I didn't have any warm fuzzy feelings about the spectacle he presented.
I felt angry, thinking about the marginalised people, all life's failures around us, who want so much and somehow can achieve so little, and how too many of them are also Maori. Don't throw pity into the equation. Pity, a soppy variation on complacency, is the last thing anybody wants to be on the receiving end of. No wonder he shrugged it off. Anger is what the downtrodden need, whatever gives them the energy to grasp hold of the only life they'll ever get, and make something positive of it that may actually bring some joy. This they won't get out of booze and marijuana, the addictions that were the focus of Blanket Man's life, and which killed him at the age of 54.
There is something weird, too, when ordinary people's response to an appalling crime is to tell TV reporters about their concern - not for the victim, but for the perpetrator. The sexual violation and beating of a 5-year-old child might have shamed the nation, but there they were, feeling good because they were not going to judge the accused, even if it turned out that he was guilty.
"We mustn't judge" has become the national mantra.
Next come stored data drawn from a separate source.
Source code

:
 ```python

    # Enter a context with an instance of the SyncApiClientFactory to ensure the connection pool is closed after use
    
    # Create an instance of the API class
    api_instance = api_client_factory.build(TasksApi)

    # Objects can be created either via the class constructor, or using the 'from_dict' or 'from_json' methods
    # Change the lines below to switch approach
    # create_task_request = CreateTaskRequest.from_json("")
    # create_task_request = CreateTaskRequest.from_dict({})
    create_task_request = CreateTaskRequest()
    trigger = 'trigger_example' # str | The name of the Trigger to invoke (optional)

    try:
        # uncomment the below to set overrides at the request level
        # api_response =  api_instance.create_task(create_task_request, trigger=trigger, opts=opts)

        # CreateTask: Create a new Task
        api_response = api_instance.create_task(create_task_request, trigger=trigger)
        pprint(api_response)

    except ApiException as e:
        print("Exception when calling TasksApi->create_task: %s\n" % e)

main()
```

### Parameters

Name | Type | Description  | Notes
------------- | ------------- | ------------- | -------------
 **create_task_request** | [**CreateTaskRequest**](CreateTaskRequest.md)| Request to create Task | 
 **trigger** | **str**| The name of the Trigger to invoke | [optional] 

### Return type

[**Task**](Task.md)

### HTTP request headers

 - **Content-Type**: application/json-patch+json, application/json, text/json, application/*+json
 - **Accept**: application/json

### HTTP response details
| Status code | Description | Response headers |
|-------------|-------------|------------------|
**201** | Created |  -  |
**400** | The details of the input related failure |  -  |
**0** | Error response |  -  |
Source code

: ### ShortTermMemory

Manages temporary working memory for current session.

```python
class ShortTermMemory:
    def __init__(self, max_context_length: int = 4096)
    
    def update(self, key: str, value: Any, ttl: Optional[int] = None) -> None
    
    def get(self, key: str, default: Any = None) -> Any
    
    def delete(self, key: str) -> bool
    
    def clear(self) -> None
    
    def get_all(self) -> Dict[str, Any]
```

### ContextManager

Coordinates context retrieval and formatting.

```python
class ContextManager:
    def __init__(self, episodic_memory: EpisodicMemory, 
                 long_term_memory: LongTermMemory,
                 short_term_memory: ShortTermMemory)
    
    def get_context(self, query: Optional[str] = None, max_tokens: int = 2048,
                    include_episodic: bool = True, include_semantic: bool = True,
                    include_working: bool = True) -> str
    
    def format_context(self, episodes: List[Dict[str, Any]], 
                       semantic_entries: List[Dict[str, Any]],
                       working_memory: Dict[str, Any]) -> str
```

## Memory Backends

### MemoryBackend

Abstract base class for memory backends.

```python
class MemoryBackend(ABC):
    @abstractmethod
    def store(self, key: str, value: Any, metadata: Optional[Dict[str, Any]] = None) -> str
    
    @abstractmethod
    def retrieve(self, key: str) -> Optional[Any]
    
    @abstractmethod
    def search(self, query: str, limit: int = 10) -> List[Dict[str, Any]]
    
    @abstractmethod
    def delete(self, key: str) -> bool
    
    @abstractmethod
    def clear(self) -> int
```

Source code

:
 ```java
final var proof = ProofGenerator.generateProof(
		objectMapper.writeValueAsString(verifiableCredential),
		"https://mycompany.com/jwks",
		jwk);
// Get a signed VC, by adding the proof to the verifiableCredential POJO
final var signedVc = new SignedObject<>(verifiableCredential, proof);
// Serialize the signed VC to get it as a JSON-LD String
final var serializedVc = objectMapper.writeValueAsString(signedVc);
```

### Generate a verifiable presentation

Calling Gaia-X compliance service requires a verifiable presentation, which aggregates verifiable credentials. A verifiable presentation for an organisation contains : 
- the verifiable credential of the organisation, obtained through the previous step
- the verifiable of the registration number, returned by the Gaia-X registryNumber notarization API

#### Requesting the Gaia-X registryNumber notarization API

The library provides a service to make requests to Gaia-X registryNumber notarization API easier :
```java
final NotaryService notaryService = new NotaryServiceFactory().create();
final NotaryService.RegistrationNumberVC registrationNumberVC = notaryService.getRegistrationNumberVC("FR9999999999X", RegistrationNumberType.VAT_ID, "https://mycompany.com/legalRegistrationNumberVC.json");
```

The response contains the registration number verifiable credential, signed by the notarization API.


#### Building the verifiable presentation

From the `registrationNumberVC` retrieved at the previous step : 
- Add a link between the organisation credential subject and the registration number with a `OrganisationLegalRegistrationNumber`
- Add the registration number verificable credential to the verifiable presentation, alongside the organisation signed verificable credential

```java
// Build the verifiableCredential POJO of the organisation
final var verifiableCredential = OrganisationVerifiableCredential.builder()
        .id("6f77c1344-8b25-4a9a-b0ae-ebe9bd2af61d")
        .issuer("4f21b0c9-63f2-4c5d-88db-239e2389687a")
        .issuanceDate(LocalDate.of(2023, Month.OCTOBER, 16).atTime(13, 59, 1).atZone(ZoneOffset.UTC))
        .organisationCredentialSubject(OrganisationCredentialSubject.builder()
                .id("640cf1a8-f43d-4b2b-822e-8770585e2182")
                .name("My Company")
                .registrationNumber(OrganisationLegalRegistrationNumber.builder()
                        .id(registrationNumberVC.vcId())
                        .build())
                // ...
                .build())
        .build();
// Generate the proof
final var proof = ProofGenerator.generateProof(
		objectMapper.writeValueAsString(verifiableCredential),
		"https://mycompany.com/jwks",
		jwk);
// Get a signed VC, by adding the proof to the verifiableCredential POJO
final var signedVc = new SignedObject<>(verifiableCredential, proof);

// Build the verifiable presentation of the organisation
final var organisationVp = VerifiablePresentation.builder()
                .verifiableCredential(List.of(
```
We actually feel righteous about giving up on any belief in right and wrong, so we can simply feel indulgent about a public slow death from addiction and malnutrition, just as we draw back complacently from condemning a vile crime. We are, quite simply, morally lazy. It's too much effort to set our minds to the task of upholding what's good, and condemning what's not: we've fallen into the trap of believing that an explanation for abhorrent acts is in itself an absolution.
And now another baby has been killed. To our collective shame, the faces of dead children in the report this week were all of dead Maori children and it's a Maori baby, a 2-month-old triplet, who has just died in Wanganui Hospital. That's as much as we know about this case and we can't say any more than that.
I will say, though, that I know what it's like to look after babies, though at least mine arrived one at a time. I know about exhaustion, and what it's like to turn into a machine whose own wants and needs have to take a back seat to a small baby's if it is to survive and thrive. But I can't imagine having three at once - any more than I can understand wanting to kill one.
Let's hope that this latest case doesn't shape up like so many others, with alcohol and drugs as their common feature. What people take as a panacea for their problems all too often ends up - as it did with Blanket Man - to be their downfall. So where, exactly, is the heroism in that?